His favorite teachers, the intersection of art and science, and more
There are many wonderful children’s authors, but Peter H. Reynolds holds a special place in my heart. You probably know him for The Dot, which is perhaps his most well-known creation – and my first grader’s all-time-favorite book. (Granted she’s only six, but it’s held the top spot for months, which is a big deal!)
Even before reading The Dot, though, we stumbled upon Sky Color – and were immediately hooked on Reynolds’ work.
My daughter is uber creative, so her experience (and mine) with Sky Color went far beyond its gentle messages about not allowing obstacles to deter you, and letting inspiration be your guide. She and I were mesmerized by Reynolds’ use of color – and, in some cases, the absence of it.
My personal favorite, Going Places, is another masterpiece. The book beautifully shows how far you can go when you toss aside cookie-cutter instructions, and rely on intuition and inventiveness instead.
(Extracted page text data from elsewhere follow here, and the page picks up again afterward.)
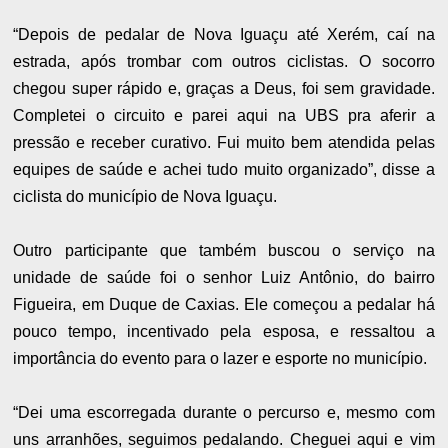
“Depois de pedalar de Nova Iguaçu até Xerém, caí na
estrada, após trombar com outros ciclistas. O socorro
chegou super rápido e, graças a Deus, foi sem gravidade.
Completei o circuito e parei aqui na UBS pra aferir a
pressão e receber curativo. Fui muito bem atendida pelas
equipes de saúde e achei tudo muito organizado”, disse a
ciclista do município de Nova Iguaçu.
Outro participante que também buscou o serviço na
unidade de saúde foi o senhor Luiz Antônio, do bairro
Figueira, em Duque de Caxias. Ele começou a pedalar há
pouco tempo, incentivado pela esposa, e ressaltou a
importância do evento para o lazer e esporte no município.
“Dei uma escorregada durante o percurso e, mesmo com
uns arranhões, seguimos pedalando. Cheguei aqui e vim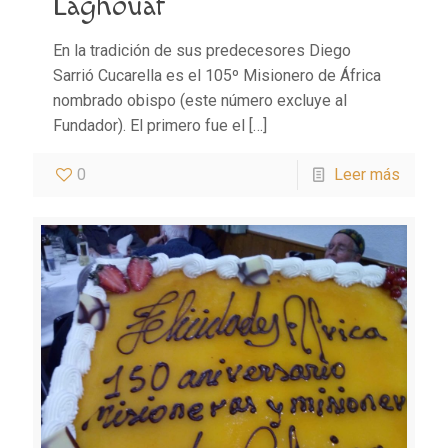
Laghouat
En la tradición de sus predecesores Diego
Sarrió Cucarella es el 105º Misionero de África
nombrado obispo (este número excluye al
Fundador). El primero fue el
[…]
0
Leer más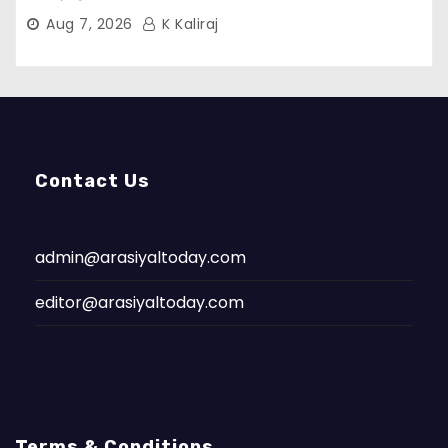
Aug 7, 2026
K Kaliraj
Contact Us
admin@arasiyaltoday.com
editor@arasiyaltoday.com
Terms & Conditions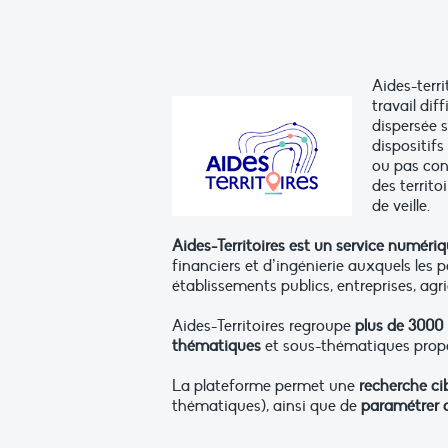
Aides-terri
travail dif
dispersée s
dispositif
ou pas conn
des territ
de veille.
Aides-Territoires est un service numériq
financiers et d’ingénierie auxquels les po
établissements publics, entreprises, agr
Aides-Territoires regroupe
plus de 3000
thématiques
et sous-thématiques prop
La plateforme permet une
recherche ci
thématiques), ainsi que de
paramétrer d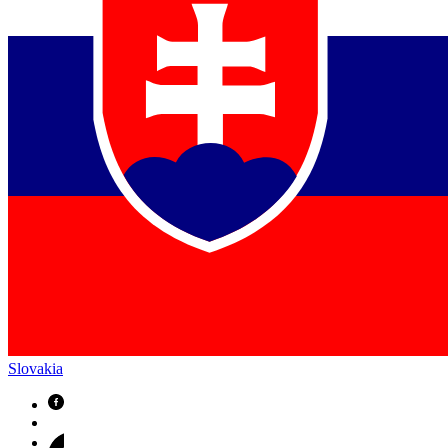
Slovakia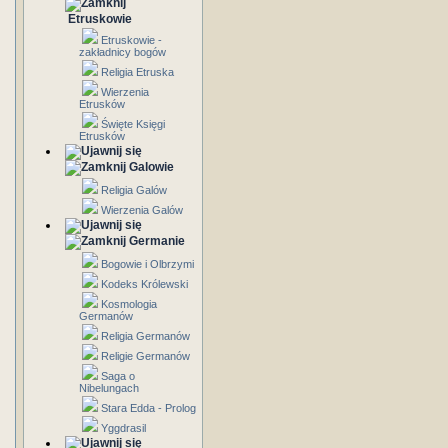
Etruskowie
Etruskowie -
zakładnicy bogów
Religia Etruska
Wierzenia
Etrusków
Święte Księgi
Etrusków
Galowie
Religia Galów
Wierzenia Galów
Germanie
Bogowie i Olbrzymi
Kodeks Królewski
Kosmologia
Germanów
Religia Germanów
Religie Germanów
Saga o
Nibelungach
Stara Edda - Prolog
Yggdrasil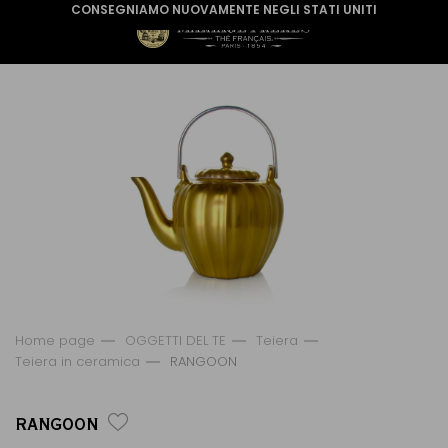
CONSEGNIAMO NUOVAMENTE NEGLI STATI UNITI
Home page
OGGETTI DEL TE
Teiera
Teiera in ceramica
RANGOON
RANGOON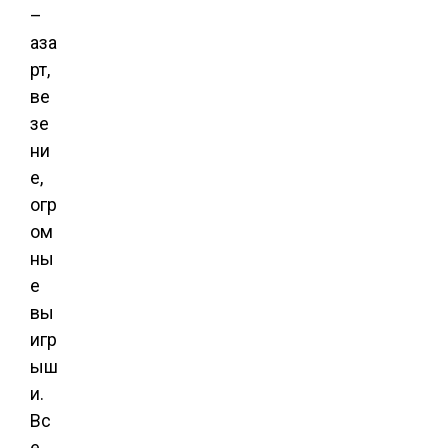
–
аза
рт,
ве
зе
ни
е,
огр
ом
ны
е
вы
игр
ыш
и.
Вс
е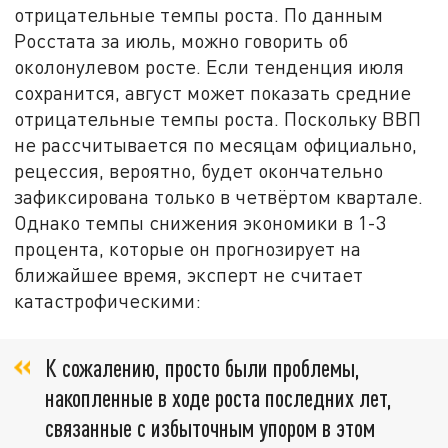
отрицательные темпы роста. По данным
Росстата за июль, можно говорить об
околонулевом росте. Если тенденция июля
сохранится, август может показать средние
отрицательные темпы роста. Поскольку ВВП
не рассчитывается по месяцам официально,
рецессия, вероятно, будет окончательно
зафиксирована только в четвёртом квартале.
Однако темпы снижения экономики в 1-3
процента, которые он прогнозирует на
ближайшее время, эксперт не считает
катастрофическими:
К сожалению, просто были проблемы,
накопленные в ходе роста последних лет,
связанные с избыточным упором в этом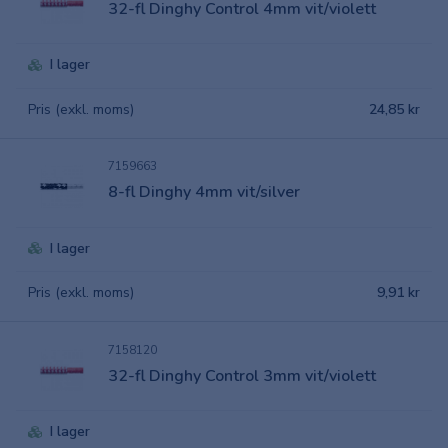
32-fl Dinghy Control 4mm vit/violett
I lager
Pris (exkl. moms)
24,85 kr
7159663
8-fl Dinghy 4mm vit/silver
I lager
Pris (exkl. moms)
9,91 kr
7158120
32-fl Dinghy Control 3mm vit/violett
I lager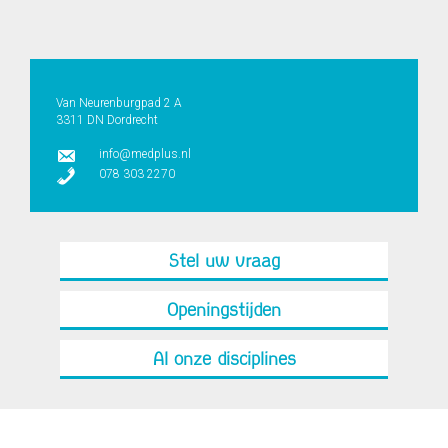
Van Neurenburgpad 2 A
3311 DN Dordrecht
info@medplus.nl
078 303 2270
Stel uw vraag
Openingstijden
Al onze disciplines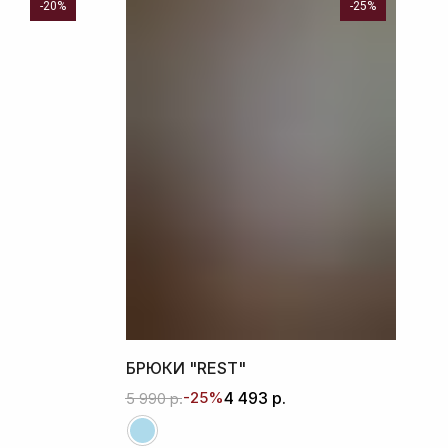
-20%
-25%
БРЮКИ "REST"
-25%
4 493
р.
5 990
р.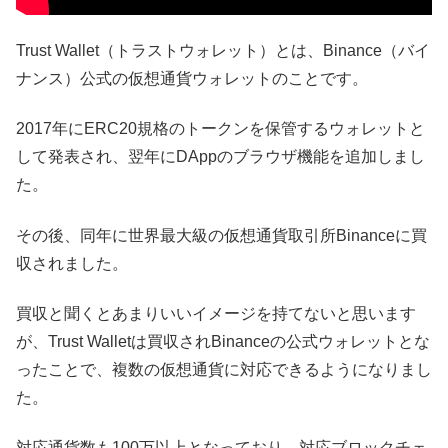
Trust Wallet（トラストウォレット）とは、Binance（バイ
ナンス）公式の仮想通貨ウォレットのことです。
2017年にERC20規格のトークンを保管するウォレットと
して発表され、翌年にDAppのブラウザ機能を追加しまし
た。
その後、同年に世界最大級の仮想通貨取引所Binanceに買
収されました。
買収と聞くとあまりいいイメージを持てないと思います
が、Trust Walletは買収されBinanceの公式ウォレットとな
ったことで、複数の仮想通貨に対応できるようになりまし
た。
対応通貨数も100万以上となっており、対応ブロックチェ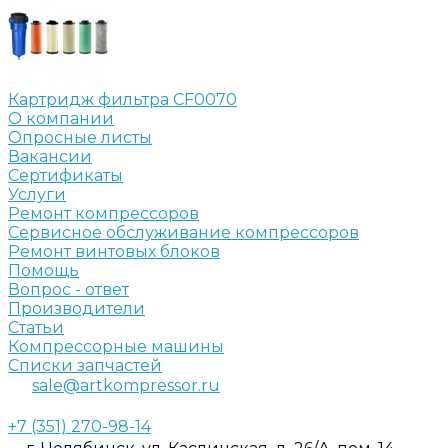
Картридж фильтра CF0070
О компании
Опросные листы
Вакансии
Сертификаты
Услуги
Ремонт компрессоров
Сервисное обслуживание компрессоров
Ремонт винтовых блоков
Помощь
Вопрос - ответ
Производители
Статьи
Компрессорные машины
Списки запчастей
sale@artkompressor.ru
+7 (351) 270-98-14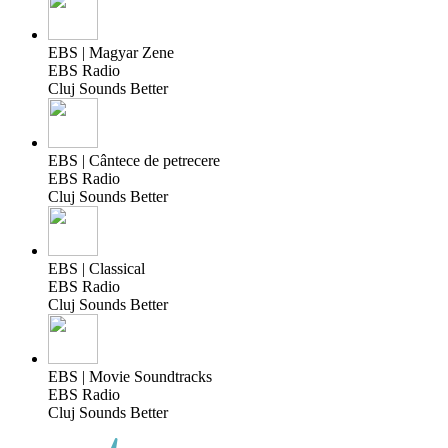
EBS | Magyar Zene
EBS Radio
Cluj Sounds Better
EBS | Cântece de petrecere
EBS Radio
Cluj Sounds Better
EBS | Classical
EBS Radio
Cluj Sounds Better
EBS | Movie Soundtracks
EBS Radio
Cluj Sounds Better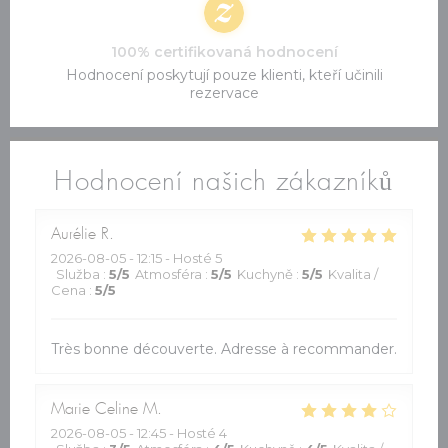
100% certifikovaná hodnocení
Hodnocení poskytují pouze klienti, kteří učinili
rezervace
Hodnocení našich zákazníků
Aurélie
R
2026-08-05
- 12:15 - Hosté 5
Služba
:
5
/5
Atmosféra
:
5
/5
Kuchyně
:
5
/5
Kvalita /
Cena
:
5
/5
Très bonne découverte. Adresse à recommander.
Marie Celine
M
2026-08-05
- 12:45 - Hosté 4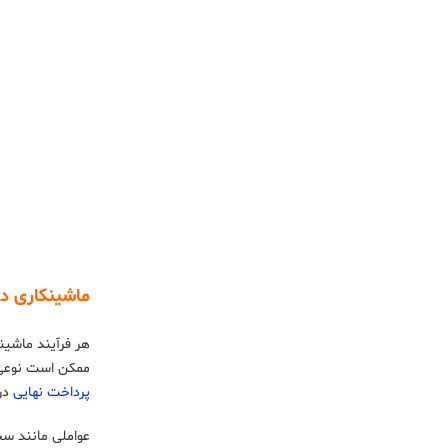
ماشینکاری د
ممکن است نوعی ماشینکاری دقیق در نظ
پرداخت نهایی
در
عواملی مانند سخ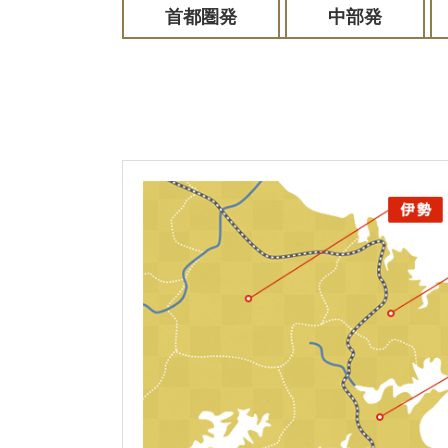
首都圏発
中部発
It reminded me of my son’s passion for engineering, as well as my daughter’s many forms of creative expression.
Going Places also provides an excellent example of why we should be open to others’ view points, and what you can accomplish with teamwork. (Again, none of these messages are in your face; Reynolds simply leads us to these conclusions as we get to know his characters.)
I also love how Reynolds approached the illustrations for Going Places; many of the layouts were unexpected in one way or another. Both the story line and the mixture of visual perspectives keep readers guessing. The ending is fantastic, too.
Find your “twin”
I asked Reynolds himself about the people and experiences that have influenced his books. He said that although, growing up can be tough sometimes, it’s important to keep looking for your “twin.”
“I was born a twin, so I’ve had someone by my side since birth,” he said. “Pretty lucky, eh? Even if you were born alone, though, there’s at least one person who will ‘get you’ and support you. And that’s all you need. Some people have thousands of social media friends; true friends are rare. Take care of the ones you have. Also, be your own best friend.”
The intersection of art, math & science
I also asked Reynolds about his thoughts on the intersection of art, math and science, which he so brilliantly shows in Going Places.
“Story is art, and beneath every great story is a ‘spine’ that holds it all together. That spine is logic, and logic is the foundation of mathematics,” he explained. “Math and science are intertwined, too, so I see creativity as the fuel for all scientific discovery.”
A great teacher can change everything
I also was curious about the teachers and mentors who have influenced his work – and life. (From Sky Color to The Dot, Reynolds dedicates each book to one of them.)
“It’s a special privilege to thank a mentor or teacher with a book dedication,” he said. “I have a teacher who changed my life in seventh grade. His name was Mr. Matson and he noticed I loved to draw and doodle through class, so he challenged me to use my art, storytelling and imagination to teach math.”
Reynolds said he created a comic book with this goal in mind, and when he brought it to school, Mr. Matson pointed out that what he’d created also was called a storyboard – a tool that filmmakers use to plan out their films.
“So, at age 12, I made my first animated film to teach math!” he exclaimed. “That moment changed my life. My teacher not only connected math to storytelling; he did something even more sublime and powerful: he noticed me. How poetically simple. Me. I mattered. That is powerful. There are so many children waiting for a similar moment. To be noticed. To have their potential seen and discovered.”
I couldn’t agree more, Peter. Thank you for taking the time to share your insights with me. I am truly honored.